Another advantage with mmap() is speed
improvements. Traditional I/O involves a lot of system
calls (e.g., calls to read()) to load data into
memory. There are costs associated with these calls, such
as error checking within the functions themselves. Loading
data into main memory also has to go through several layers
of software abstraction, with the data being copied around
in various buffers in the operating system before finally
being placed in memory, which clearly will slow down the
program. Using mmap()
avoids both of these
issues.
Finally, mmap()
has the advantage of being
able to support versatile dynamic memory allocation.
In particular, malloc() cannot safely be called
in a signal handler, whereas mmap()
can, using
anonymous mappings. Additionally, malloc()
itself can be made more versatile by using
mmap()
to allocate memory rather than simply
raising the process's break by using sbrk()
.
Calling sbrk()
necessitates that memory may
bem freed only at the top of the heap (i.e., by lowering
the break). However, there is no such restriction if memory
is allocated using mmap()
. As such, memory in
the middle of the heap
may be freed at will (using
munmap()
).
An mmap()
Example
The following simple, but buggy, example program appears
in your lab repo as exercise1.c
. This
program demonstrates a typical use case of
mmap()
for reading data from a file (the
#include lines in this example have been omitted
here for simplicity of presentation).
/*
* Requires:
* This program's source code must reside in the current working directory
* in a readable file named "exercise1.c".
*
* Effects:
* Reads this program's source code, via mmap(), and prints that source
* code to stdout.
*/
int
main(void)
{
struct stat stat;
int fd, size;
char *buf;
// Open the file and get its size.
fd = open("exercise1.c", O_RDONLY);
if (fd < 0 || fstat(fd, &stat) < 0) {
fprintf(stderr, "open() or fstat() failed.\n");
return (1);
}
size = stat.st_size;
// Map the file to a new virtual memory area.
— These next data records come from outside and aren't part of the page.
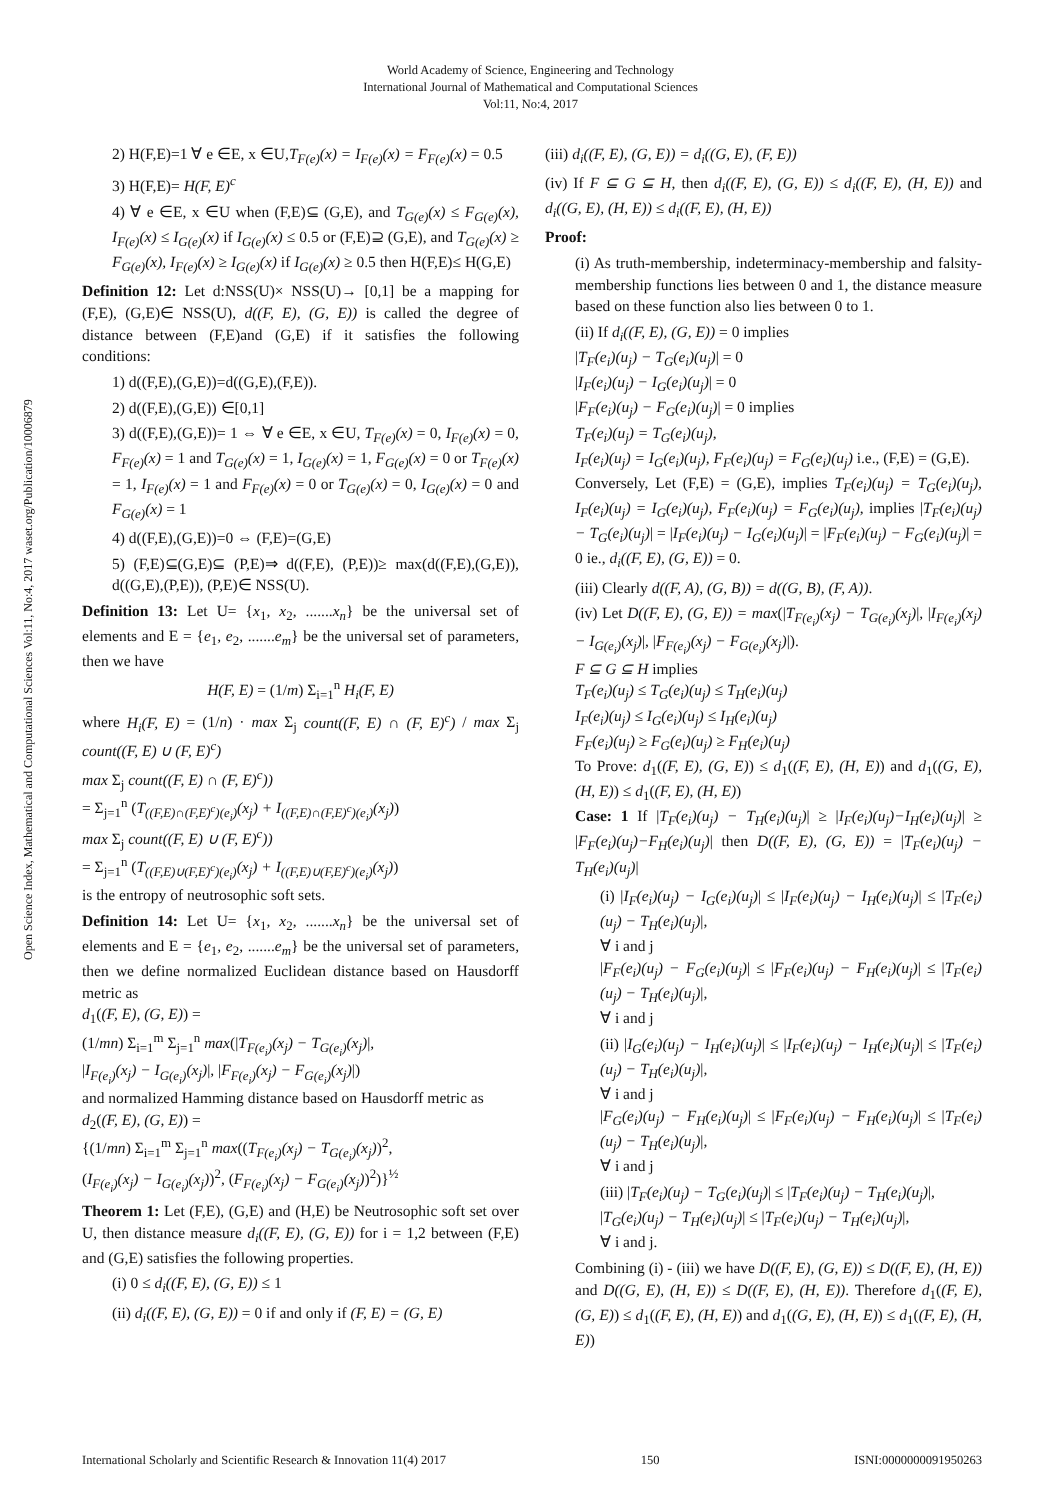World Academy of Science, Engineering and Technology
International Journal of Mathematical and Computational Sciences
Vol:11, No:4, 2017
Open Science Index, Mathematical and Computational Sciences Vol:11, No:4, 2017 waset.org/Publication/10006879
2) H(F,E)=1 ∀ e ∈E, x ∈U,T<sub>F(e)</sub>(x) = I<sub>F(e)</sub>(x) = F<sub>F(e)</sub>(x) = 0.5
3) H(F,E)= H(F, E)<sup>c</sup>
4) ∀ e ∈E, x ∈U when (F,E)⊆ (G,E), and T<sub>G(e)</sub>(x) ≤ F<sub>G(e)</sub>(x), I<sub>F(e)</sub>(x) ≤ I<sub>G(e)</sub>(x) if I<sub>G(e)</sub>(x) ≤ 0.5 or (F,E)⊇ (G,E), and T<sub>G(e)</sub>(x) ≥ F<sub>G(e)</sub>(x), I<sub>F(e)</sub>(x) ≥ I<sub>G(e)</sub>(x) if I<sub>G(e)</sub>(x) ≥ 0.5 then H(F,E)≤ H(G,E)
Definition 12: Let d:NSS(U)× NSS(U)→ [0,1] be a mapping for (F,E), (G,E)∈ NSS(U), d((F, E), (G, E)) is called the degree of distance between (F,E)and (G,E) if it satisfies the following conditions:
1) d((F,E),(G,E))=d((G,E),(F,E)).
2) d((F,E),(G,E)) ∈[0,1]
3) d((F,E),(G,E))= 1 ⇔ ∀ e ∈E, x ∈U, T<sub>F(e)</sub>(x) = 0, I<sub>F(e)</sub>(x) = 0, F<sub>F(e)</sub>(x) = 1 and T<sub>G(e)</sub>(x) = 1, I<sub>G(e)</sub>(x) = 1, F<sub>G(e)</sub>(x) = 0 or T<sub>F(e)</sub>(x) = 1, I<sub>F(e)</sub>(x) = 1 and F<sub>F(e)</sub>(x) = 0 or T<sub>G(e)</sub>(x) = 0, I<sub>G(e)</sub>(x) = 0 and F<sub>G(e)</sub>(x) = 1
4) d((F,E),(G,E))=0 ⇔ (F,E)=(G,E)
5) (F,E)⊆(G,E)⊆ (P,E)⇒ d((F,E), (P,E))≥ max(d((F,E),(G,E)), d((G,E),(P,E)), (P,E)∈ NSS(U).
Definition 13: Let U= {x<sub>1</sub>, x<sub>2</sub>, .......x<sub>n</sub>} be the universal set of elements and E = {e<sub>1</sub>, e<sub>2</sub>, .......e<sub>m</sub>} be the universal set of parameters, then we have
H(F, E) = (1/m) Σ<sub>i=1</sub><sup>n</sup> H<sub>i</sub>(F, E)
where H<sub>i</sub>(F, E) = (1/n) · max Σ<sub>j</sub> count((F, E) ∩ (F, E)<sup>c</sup>) / max Σ<sub>j</sub> count((F, E) ∪ (F, E)<sup>c</sup>)
max Σ<sub>j</sub> count((F, E) ∩ (F, E)<sup>c</sup>))
= Σ<sub>j=1</sub><sup>n</sup> (T<sub>((F,E)∩(F,E)<sup>c</sup>)(e<sub>i</sub>)</sub>(x<sub>j</sub>) + I<sub>((F,E)∩(F,E)<sup>c</sup>)(e<sub>i</sub>)</sub>(x<sub>j</sub>))
max Σ<sub>j</sub> count((F, E) ∪ (F, E)<sup>c</sup>))
= Σ<sub>j=1</sub><sup>n</sup> (T<sub>((F,E)∪(F,E)<sup>c</sup>)(e<sub>i</sub>)</sub>(x<sub>j</sub>) + I<sub>((F,E)∪(F,E)<sup>c</sup>)(e<sub>i</sub>)</sub>(x<sub>j</sub>))
is the entropy of neutrosophic soft sets.
Definition 14: Let U= {x<sub>1</sub>, x<sub>2</sub>, .......x<sub>n</sub>} be the universal set of elements and E = {e<sub>1</sub>, e<sub>2</sub>, .......e<sub>m</sub>} be the universal set of parameters, then we define normalized Euclidean distance based on Hausdorff metric as
d<sub>1</sub>((F, E), (G, E)) =
(1/mn) Σ<sub>i=1</sub><sup>m</sup> Σ<sub>j=1</sub><sup>n</sup> max(|T<sub>F(e<sub>i</sub>)</sub>(x<sub>j</sub>) − T<sub>G(e<sub>i</sub>)</sub>(x<sub>j</sub>)|,
|I<sub>F(e<sub>i</sub>)</sub>(x<sub>j</sub>) − I<sub>G(e<sub>i</sub>)</sub>(x<sub>j</sub>)|, |F<sub>F(e<sub>i</sub>)</sub>(x<sub>j</sub>) − F<sub>G(e<sub>i</sub>)</sub>(x<sub>j</sub>)|)
and normalized Hamming distance based on Hausdorff metric as
d<sub>2</sub>((F, E), (G, E)) =
{(1/mn) Σ<sub>i=1</sub><sup>m</sup> Σ<sub>j=1</sub><sup>n</sup> max((T<sub>F(e<sub>i</sub>)</sub>(x<sub>j</sub>) − T<sub>G(e<sub>i</sub>)</sub>(x<sub>j</sub>))<sup>2</sup>,
(I<sub>F(e<sub>i</sub>)</sub>(x<sub>j</sub>) − I<sub>G(e<sub>i</sub>)</sub>(x<sub>j</sub>))<sup>2</sup>, (F<sub>F(e<sub>i</sub>)</sub>(x<sub>j</sub>) − F<sub>G(e<sub>i</sub>)</sub>(x<sub>j</sub>))<sup>2</sup>)}<sup>½</sup>
Theorem 1: Let (F,E), (G,E) and (H,E) be Neutrosophic soft set over U, then distance measure d<sub>i</sub>((F, E), (G, E)) for i = 1,2 between (F,E) and (G,E) satisfies the following properties.
(i) 0 ≤ d<sub>i</sub>((F, E), (G, E)) ≤ 1
(ii) d<sub>i</sub>((F, E), (G, E)) = 0 if and only if (F, E) = (G, E)
(iii) d<sub>i</sub>((F, E), (G, E)) = d<sub>i</sub>((G, E), (F, E))
(iv) If F ⊆ G ⊆ H, then d<sub>i</sub>((F, E), (G, E)) ≤ d<sub>i</sub>((F, E), (H, E)) and d<sub>i</sub>((G, E), (H, E)) ≤ d<sub>i</sub>((F, E), (H, E))
Proof:
(i) As truth-membership, indeterminacy-membership and falsity-membership functions lies between 0 and 1, the distance measure based on these function also lies between 0 to 1.
(ii) If d<sub>i</sub>((F, E), (G, E)) = 0 implies
|T<sub>F</sub>(e<sub>i</sub>)(u<sub>j</sub>) − T<sub>G</sub>(e<sub>i</sub>)(u<sub>j</sub>)| = 0
|I<sub>F</sub>(e<sub>i</sub>)(u<sub>j</sub>) − I<sub>G</sub>(e<sub>i</sub>)(u<sub>j</sub>)| = 0
|F<sub>F</sub>(e<sub>i</sub>)(u<sub>j</sub>) − F<sub>G</sub>(e<sub>i</sub>)(u<sub>j</sub>)| = 0 implies
T<sub>F</sub>(e<sub>i</sub>)(u<sub>j</sub>) = T<sub>G</sub>(e<sub>i</sub>)(u<sub>j</sub>),
I<sub>F</sub>(e<sub>i</sub>)(u<sub>j</sub>) = I<sub>G</sub>(e<sub>i</sub>)(u<sub>j</sub>), F<sub>F</sub>(e<sub>i</sub>)(u<sub>j</sub>) = F<sub>G</sub>(e<sub>i</sub>)(u<sub>j</sub>) i.e., (F,E) = (G,E).
Conversely, Let (F,E) = (G,E), implies T<sub>F</sub>(e<sub>i</sub>)(u<sub>j</sub>) = T<sub>G</sub>(e<sub>i</sub>)(u<sub>j</sub>), I<sub>F</sub>(e<sub>i</sub>)(u<sub>j</sub>) = I<sub>G</sub>(e<sub>i</sub>)(u<sub>j</sub>), F<sub>F</sub>(e<sub>i</sub>)(u<sub>j</sub>) = F<sub>G</sub>(e<sub>i</sub>)(u<sub>j</sub>), implies |T<sub>F</sub>(e<sub>i</sub>)(u<sub>j</sub>) − T<sub>G</sub>(e<sub>i</sub>)(u<sub>j</sub>)| = |I<sub>F</sub>(e<sub>i</sub>)(u<sub>j</sub>) − I<sub>G</sub>(e<sub>i</sub>)(u<sub>j</sub>)| = |F<sub>F</sub>(e<sub>i</sub>)(u<sub>j</sub>) − F<sub>G</sub>(e<sub>i</sub>)(u<sub>j</sub>)| = 0 ie., d<sub>i</sub>((F, E), (G, E)) = 0.
(iii) Clearly d((F, A), (G, B)) = d((G, B), (F, A)).
(iv) Let D((F, E), (G, E)) = max(|T<sub>F(e<sub>i</sub>)</sub>(x<sub>j</sub>) − T<sub>G(e<sub>i</sub>)</sub>(x<sub>j</sub>)|, |I<sub>F(e<sub>i</sub>)</sub>(x<sub>j</sub>) − I<sub>G(e<sub>i</sub>)</sub>(x<sub>j</sub>)|, |F<sub>F(e<sub>i</sub>)</sub>(x<sub>j</sub>) − F<sub>G(e<sub>i</sub>)</sub>(x<sub>j</sub>)|).
F ⊆ G ⊆ H implies
T<sub>F</sub>(e<sub>i</sub>)(u<sub>j</sub>) ≤ T<sub>G</sub>(e<sub>i</sub>)(u<sub>j</sub>) ≤ T<sub>H</sub>(e<sub>i</sub>)(u<sub>j</sub>)
I<sub>F</sub>(e<sub>i</sub>)(u<sub>j</sub>) ≤ I<sub>G</sub>(e<sub>i</sub>)(u<sub>j</sub>) ≤ I<sub>H</sub>(e<sub>i</sub>)(u<sub>j</sub>)
F<sub>F</sub>(e<sub>i</sub>)(u<sub>j</sub>) ≥ F<sub>G</sub>(e<sub>i</sub>)(u<sub>j</sub>) ≥ F<sub>H</sub>(e<sub>i</sub>)(u<sub>j</sub>)
To Prove: d<sub>1</sub>((F, E), (G, E)) ≤ d<sub>1</sub>((F, E), (H, E)) and d<sub>1</sub>((G, E), (H, E)) ≤ d<sub>1</sub>((F, E), (H, E))
Case: 1 If |T<sub>F</sub>(e<sub>i</sub>)(u<sub>j</sub>) − T<sub>H</sub>(e<sub>i</sub>)(u<sub>j</sub>)| ≥ |I<sub>F</sub>(e<sub>i</sub>)(u<sub>j</sub>)−I<sub>H</sub>(e<sub>i</sub>)(u<sub>j</sub>)| ≥ |F<sub>F</sub>(e<sub>i</sub>)(u<sub>j</sub>)−F<sub>H</sub>(e<sub>i</sub>)(u<sub>j</sub>)| then D((F, E), (G, E)) = |T<sub>F</sub>(e<sub>i</sub>)(u<sub>j</sub>) − T<sub>H</sub>(e<sub>i</sub>)(u<sub>j</sub>)|
(i) |I<sub>F</sub>(e<sub>i</sub>)(u<sub>j</sub>) − I<sub>G</sub>(e<sub>i</sub>)(u<sub>j</sub>)| ≤ |I<sub>F</sub>(e<sub>i</sub>)(u<sub>j</sub>) − I<sub>H</sub>(e<sub>i</sub>)(u<sub>j</sub>)| ≤ |T<sub>F</sub>(e<sub>i</sub>)(u<sub>j</sub>) − T<sub>H</sub>(e<sub>i</sub>)(u<sub>j</sub>)|,
∀ i and j
|F<sub>F</sub>(e<sub>i</sub>)(u<sub>j</sub>) − F<sub>G</sub>(e<sub>i</sub>)(u<sub>j</sub>)| ≤ |F<sub>F</sub>(e<sub>i</sub>)(u<sub>j</sub>) − F<sub>H</sub>(e<sub>i</sub>)(u<sub>j</sub>)| ≤ |T<sub>F</sub>(e<sub>i</sub>)(u<sub>j</sub>) − T<sub>H</sub>(e<sub>i</sub>)(u<sub>j</sub>)|,
∀ i and j
(ii) |I<sub>G</sub>(e<sub>i</sub>)(u<sub>j</sub>) − I<sub>H</sub>(e<sub>i</sub>)(u<sub>j</sub>)| ≤ |I<sub>F</sub>(e<sub>i</sub>)(u<sub>j</sub>) − I<sub>H</sub>(e<sub>i</sub>)(u<sub>j</sub>)| ≤ |T<sub>F</sub>(e<sub>i</sub>)(u<sub>j</sub>) − T<sub>H</sub>(e<sub>i</sub>)(u<sub>j</sub>)|,
∀ i and j
|F<sub>G</sub>(e<sub>i</sub>)(u<sub>j</sub>) − F<sub>H</sub>(e<sub>i</sub>)(u<sub>j</sub>)| ≤ |F<sub>F</sub>(e<sub>i</sub>)(u<sub>j</sub>) − F<sub>H</sub>(e<sub>i</sub>)(u<sub>j</sub>)| ≤ |T<sub>F</sub>(e<sub>i</sub>)(u<sub>j</sub>) − T<sub>H</sub>(e<sub>i</sub>)(u<sub>j</sub>)|,
∀ i and j
(iii) |T<sub>F</sub>(e<sub>i</sub>)(u<sub>j</sub>) − T<sub>G</sub>(e<sub>i</sub>)(u<sub>j</sub>)| ≤ |T<sub>F</sub>(e<sub>i</sub>)(u<sub>j</sub>) − T<sub>H</sub>(e<sub>i</sub>)(u<sub>j</sub>)|,
|T<sub>G</sub>(e<sub>i</sub>)(u<sub>j</sub>) − T<sub>H</sub>(e<sub>i</sub>)(u<sub>j</sub>)| ≤ |T<sub>F</sub>(e<sub>i</sub>)(u<sub>j</sub>) − T<sub>H</sub>(e<sub>i</sub>)(u<sub>j</sub>)|,
∀ i and j.
Combining (i) - (iii) we have D((F, E), (G, E)) ≤ D((F, E), (H, E)) and D((G, E), (H, E)) ≤ D((F, E), (H, E)). Therefore d<sub>1</sub>((F, E), (G, E)) ≤ d<sub>1</sub>((F, E), (H, E)) and d<sub>1</sub>((G, E), (H, E)) ≤ d<sub>1</sub>((F, E), (H, E))
International Scholarly and Scientific Research & Innovation 11(4) 2017 150 ISNI:0000000091950263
buf = mmap(NULL, size, PROT_NONE, MAP_PRIVATE, fd, 0);
if (buf == MAP_FAILED) {
fprintf(stderr, "mmap() failed.\n");
return (1);
}
// Print out the contents of the file to stdout.
for (int i = 0; i < size; i++) {
printf("%c", buf[i]);
}
// Clean up. Ignore the return values because we exit anyway.
(void)munmap(buf, size);
(void)close(fd);
return (0);
}
This program calls the open() system call to
open its own source code file (the file
exercise1.c
) and then gets the size (in
bytes) of this file by calling the fstat()
system call. The fstat() system call returns a
number of different pieces of information about the
status
of the file open on the given file
descriptor. (The stat() system call is identical
to fstat(), except that stat() takes
the name of the file as its first argument rather than a
file descriptor open to that file, as in
fstat().) The program then uses
mmap() to map that file into the process's
memory, and then prints out the contents of the file from
the memory into which the file has been mapped.
GitHub Repository for This Lab
To obtain your private repo for this lab, please point your browser to this link for the starter code for the lab. Follow the same steps as for previous labs and assignments to create your repository on GitHub and then to clone it onto CLEAR. The directory for your repository for this lab will be
lab-10-memory-mapped-i-o-name
where name is your GitHub userid.
Submission
Be sure to git push the appropriate C source files for this lab before 11:55 PM tonight, to get credit for this lab.